■ Exercise objective
Take the data that follows and return it exactly.

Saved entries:
****

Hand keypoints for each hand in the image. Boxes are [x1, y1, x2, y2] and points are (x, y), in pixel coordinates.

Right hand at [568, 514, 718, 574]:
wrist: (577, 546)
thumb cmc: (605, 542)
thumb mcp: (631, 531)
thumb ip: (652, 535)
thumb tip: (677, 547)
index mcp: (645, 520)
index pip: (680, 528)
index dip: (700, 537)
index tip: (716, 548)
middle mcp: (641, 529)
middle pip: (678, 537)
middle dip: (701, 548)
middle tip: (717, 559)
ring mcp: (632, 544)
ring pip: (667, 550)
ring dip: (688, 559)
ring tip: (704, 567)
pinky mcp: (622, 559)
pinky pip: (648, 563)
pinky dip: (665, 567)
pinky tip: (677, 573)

****

■ Written response
Hand keypoints for each hand in the image. Boxes are [x1, y1, x2, y2] and points are (x, y), in pixel coordinates.

Right hand at [568, 514, 718, 574]:
wrist: (577, 546)
thumb cmc: (605, 542)
thumb mcp: (631, 531)
thumb ip: (652, 535)
thumb tip: (677, 547)
index mcp: (645, 520)
index pip: (680, 528)
index dip: (700, 537)
index tip: (716, 548)
middle mcp: (641, 529)
middle pip: (678, 537)
middle dip: (701, 548)
middle tip: (717, 559)
ring mcp: (632, 544)
ring pip: (667, 550)
ring dip: (688, 559)
ring tip: (704, 567)
pinky mcp: (622, 559)
pinky pip: (648, 563)
pinky dip: (665, 567)
pinky tip: (677, 573)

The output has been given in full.